Il échafaudait toutes sortes de plans pour imaginer comment rapporter au moins un petit chargement de blé au camp quand il entendit soudain des gémissements au bout du wagon. Il s’approcha avec précaution et découvrit un soldat nazi à demi enterré sous les sacs de blé : blessé à mort, le soldat délirait. Yaakov souleva un sac au-dessus des jambes du nazi et remarqua ses chaussures de bonne qualité : « Premièrement, je vais lui prendre ses chaussures afin de me sentir déjà un peu libre et pouvoir circuler plus aisément ! ». Après avoir enfilé ses nouvelles chaussures, Yaakov abandonna l’homme qui ne devait pas tarder à expier ses fautes monstrueuses.

Puis il eut une idée : dans un autre wagon, il découvrit un stock de pantalons, bien trop larges pour lui qui ne pesait plus qu’une trentaine de kilos. Il en revêtit deux, l’un sur l’autre et les accrocha en nouant des fils autour de sa taille. Entre les épaisseurs d’étoffe, il fourra autant de grains de blé que possible : il savait combien il était dangereux de se faire repérer par les gardiens du camp avec de la nourriture mais il décida de s’en remettre à D.ieu tout en murmurant des prières et des Psaumes.

Comme les gardiens étaient affolés par ce qu’ils pressentaient comme étant la fin de leur folie meurtrière, ils étaient peu intéressés par les allers et venues des déportés et ne prêtèrent guère attention à ce prisonnier bizarrement accoutré. Donc la première étape s’était bien passée. Ensuite Yaakov mit dans le secret Rav Sender Direnfeld, un ‘Hassid de Belz. Celui-ci fut chargé de surveiller le précieux butin et s’acquitta fidèlement de sa tâche.

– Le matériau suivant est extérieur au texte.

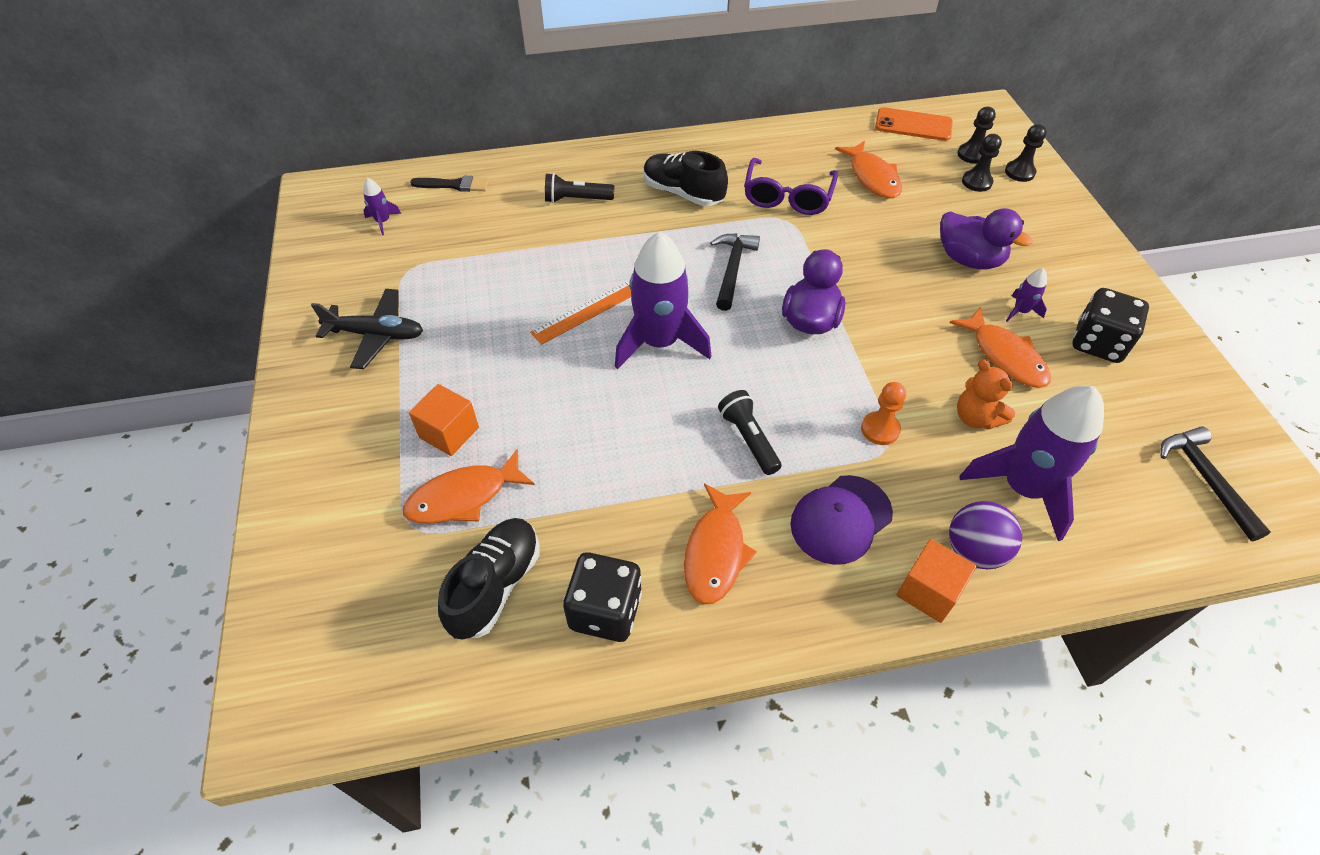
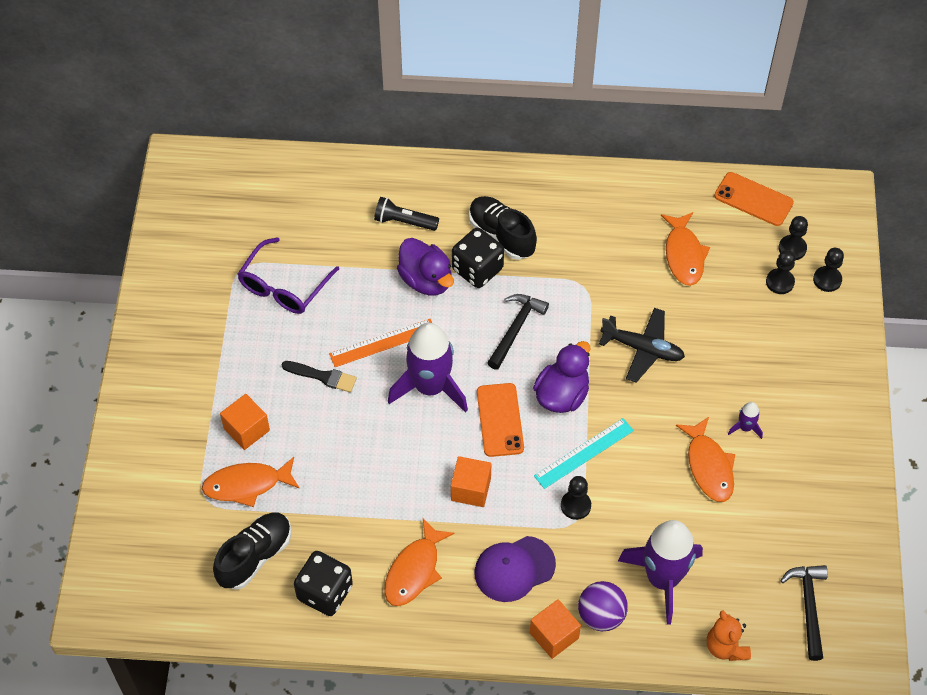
camera: 15 degrees right, 5 degrees up
(376, 335) = (206, 327): black plane -> black plane (642, 349)
(383, 221) = (230, 210): purple rocket -> none
(454, 185) = (300, 181): black brush -> black brush (322, 376)
(749, 439) = (471, 489): black flashlight -> orange cube
(752, 359) = (500, 420): none -> orange phone
(788, 196) = (596, 259): purple glasses -> purple glasses (284, 285)
(862, 372) = (584, 453): none -> turquoise ruler
(880, 429) = (575, 505): orange pawn -> black pawn
(969, 259) = (727, 365): purple duck -> purple duck (426, 280)
(976, 417) = (656, 514): orange teddy bear -> orange teddy bear (725, 647)
(1098, 343) = (794, 473): black dice -> black dice (477, 269)

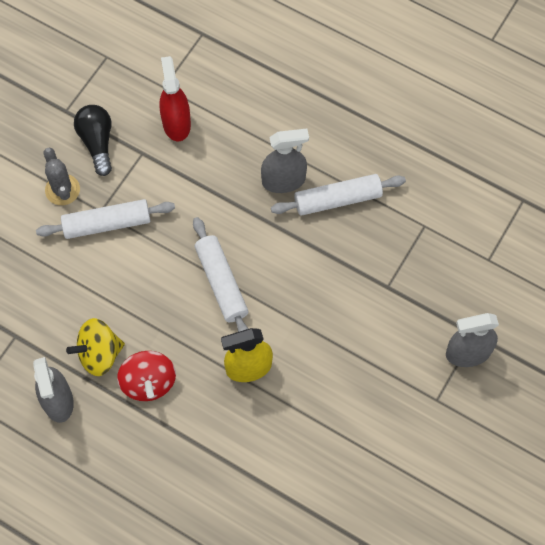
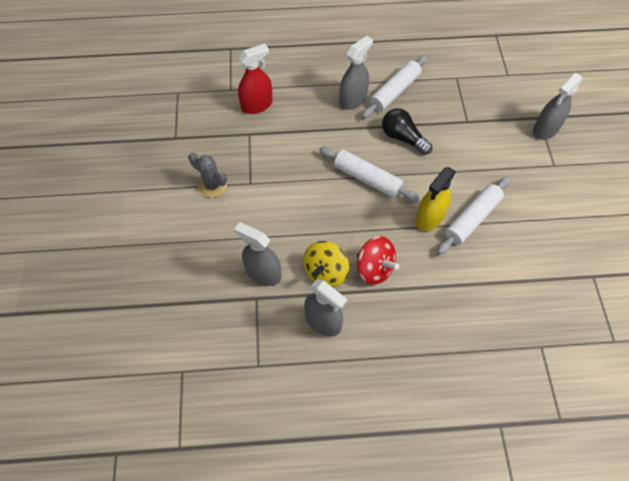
camera: 35 degrees left, 5 degrees down
(41, 315) = (263, 273): none -> grey spray bottle
(97, 143) = (213, 144): black light bulb -> black light bulb (403, 138)
(107, 224) = (261, 188): white rolling pin -> white rolling pin (472, 219)
(176, 123) = (257, 105): red spray bottle -> red spray bottle turned 105 degrees clockwise

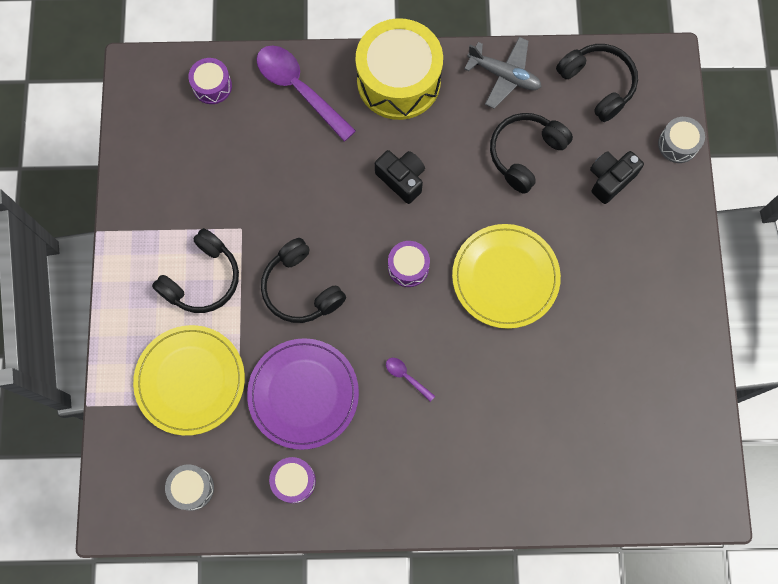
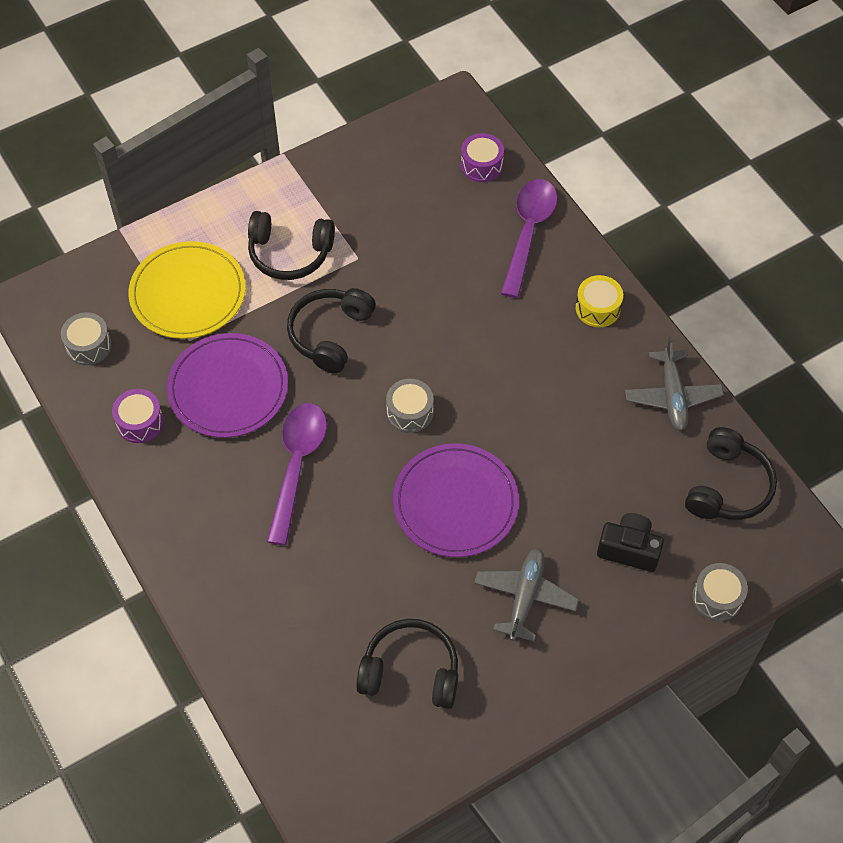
camera: 60 degrees right, 15 degrees down
(398, 81) = (597, 308): yellow drum -> yellow drum, size x0.47
(401, 179) = (496, 362): black camera -> none
(406, 377) = (297, 466): purple spoon -> purple spoon, size x2.31
(408, 267) = (410, 412): purple drum -> grey drum
(505, 277) = (455, 503): yellow plate -> purple plate
(525, 154) = (600, 456): black headphones -> black headphones (410, 671)
(608, 272) = (525, 597): none -> grey plane

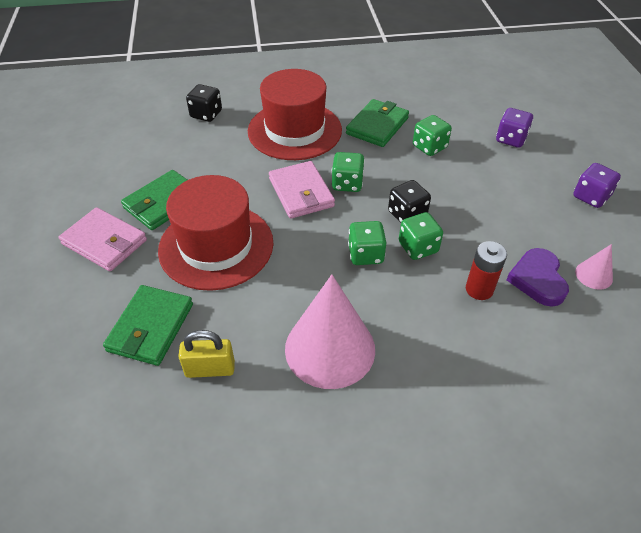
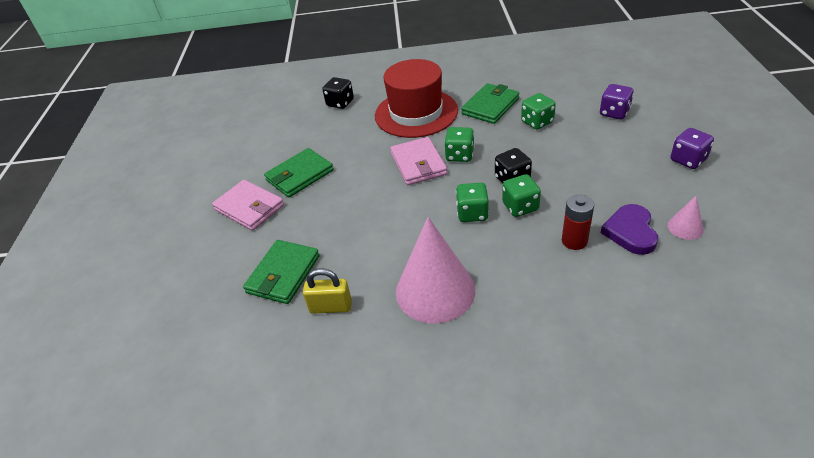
camera: 10 degrees right, 5 degrees down
(216, 246) = (342, 209): red hat -> none

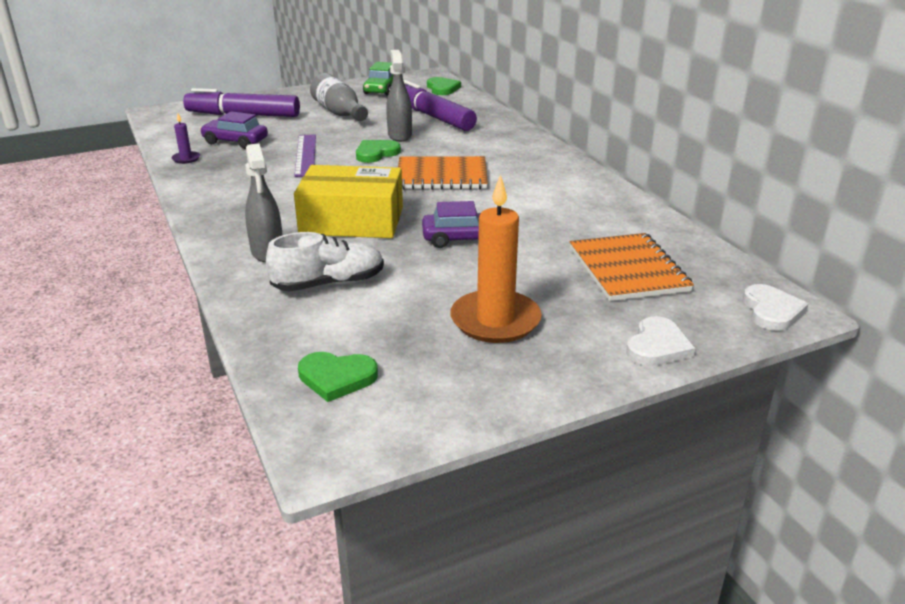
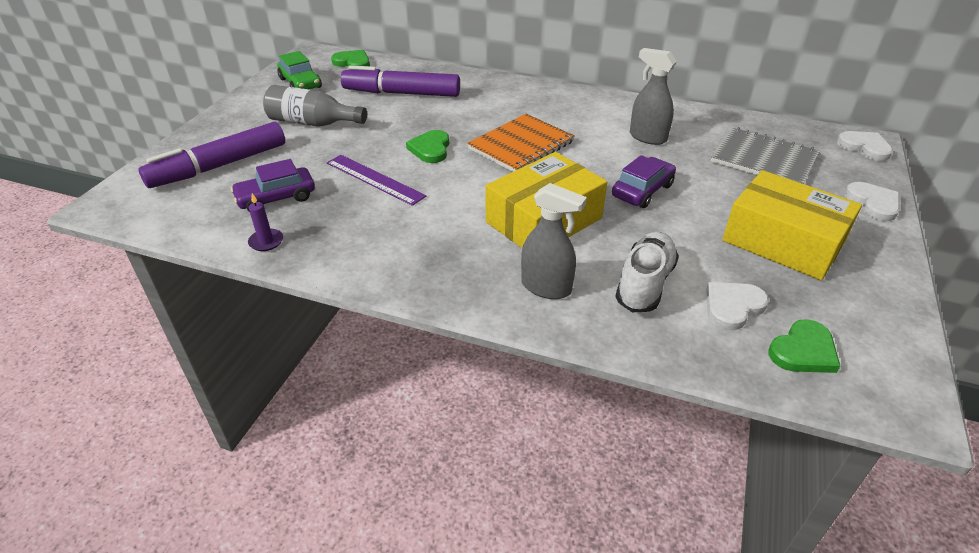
camera: 45 degrees left, 10 degrees up
(353, 328) = (732, 306): none -> white heart
(399, 135) = (413, 123): grey spray bottle -> grey spray bottle (647, 137)
(495, 320) = (783, 241): orange candle -> yellow box
(628, 269) = (763, 159): orange notebook -> grey notebook

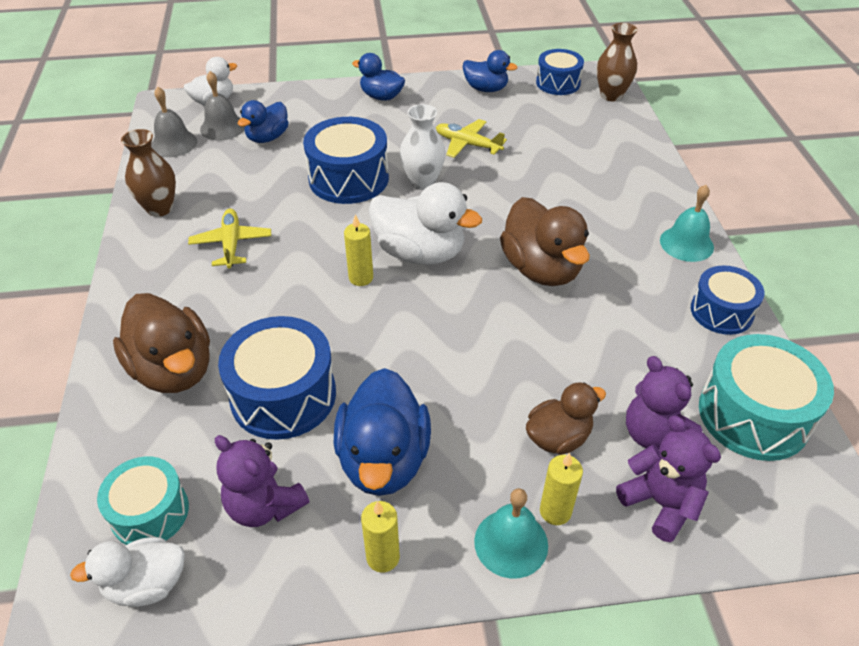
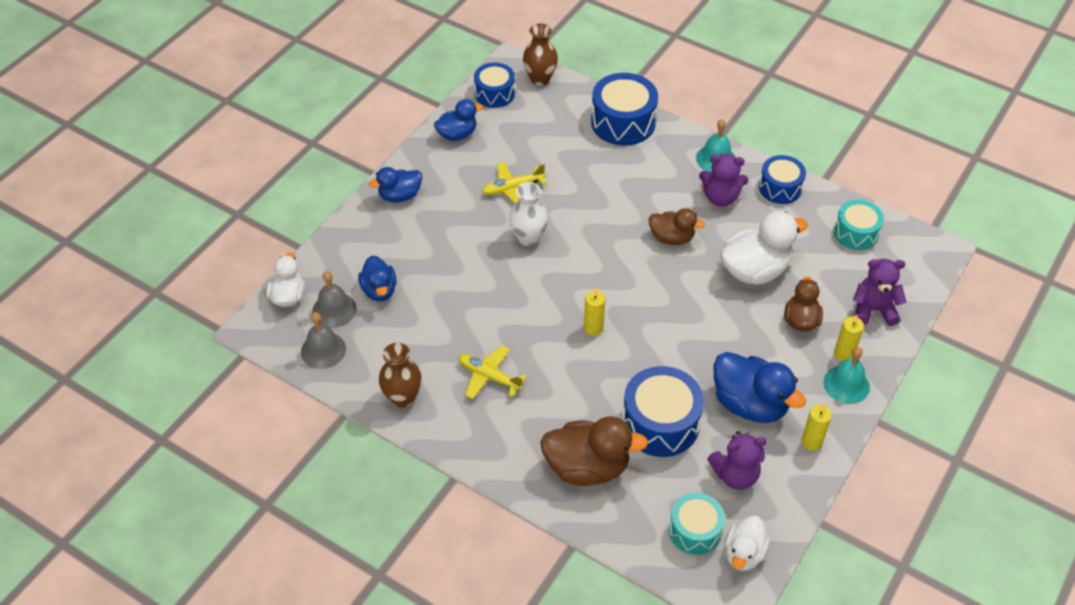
camera: 50 degrees left, 5 degrees up
(348, 178) = (482, 274): blue drum -> blue drum (623, 122)
(420, 253) = (599, 284): white duck -> white duck (755, 270)
(541, 269) = (671, 238): brown duck -> brown duck, size x0.61
(654, 434) = (833, 281): purple teddy bear -> purple teddy bear (720, 197)
(753, 415) = (856, 233): turquoise drum -> turquoise drum, size x0.64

D’autres déportés réussirent (comment ?) à se procurer un vieux moulin à café et, la nuit quand tous les autres dormaient, ils moulurent le blé aussi fin que possible et le récupérèrent dans un morceau de tissu propre. Durant la journée, ils travaillaient dans les champs et chacun prit sur lui de ramasser des branches. Le gardien, soupçonneux, leur demanda à quoi cela pouvait bien leur servir mais ils répondirent qu’ainsi, ils pourraient mieux marcher. En fait, grâce à ces bâtons, ils purent aplatir les Matsot avant de les enfourner sur des braises incandescentes. Pendant toute cette opération, un détenu montait la garde pour prévenir de l’arrivée éventuelle d’un gardien. Tous les participants murmuraient les versets du Hallel selon la coutume ancestrale. Le détenu le plus capable et le plus adroit n’avait pas été pratiquant avant la guerre mais avait été arrêté et déporté à cause de son origine juive, ce qui l’avait fait réfléchir. C’était justement dans le camp qu’il était revenu à une pratique religieuse aussi rigoureuse que possible : il se montrait vigilant à l’extrême pour la cuisson des Matsot, soucieux d’assurer une cacherout irréprochable malgré ces conditions précaires… C’est ainsi que ce petit groupe réussit à cuire clandestinement 20 petites Matsot sans que les Nazis ne se doutent de rien.

Quand la nuit du Séder arriva, ces déportés se réunirent discrètement : ils disposaient de l’amertume du Maror en abondance. Les larmes aux yeux, ils mangèrent le « pain de misère » qu’ils avaient cuit dans ces circonstances héroïques comme leurs ancêtres avant leur sortie d’Égypte, plus de 3000 ans auparavant. Le Rabbi de Klausenburg récita par cœur des passages entiers de la Haggada et encouragea ses compagnons à garder espoir.

Rav Yaakov Friedman survécut à la guerre, parvint à s’installer aux États-Unis. Chaque année, entouré de sa famille, avant de commencer le Séder, il se levait et, avec émotion, racontait sa sortie d’Égypte personnelle, remerciait D.ieu de l’avoir sauvé de ces épreuves et seulement alors s’asseyait à la tête de la table pour transmettre le message de la liberté à ses enfants et petits-enfants.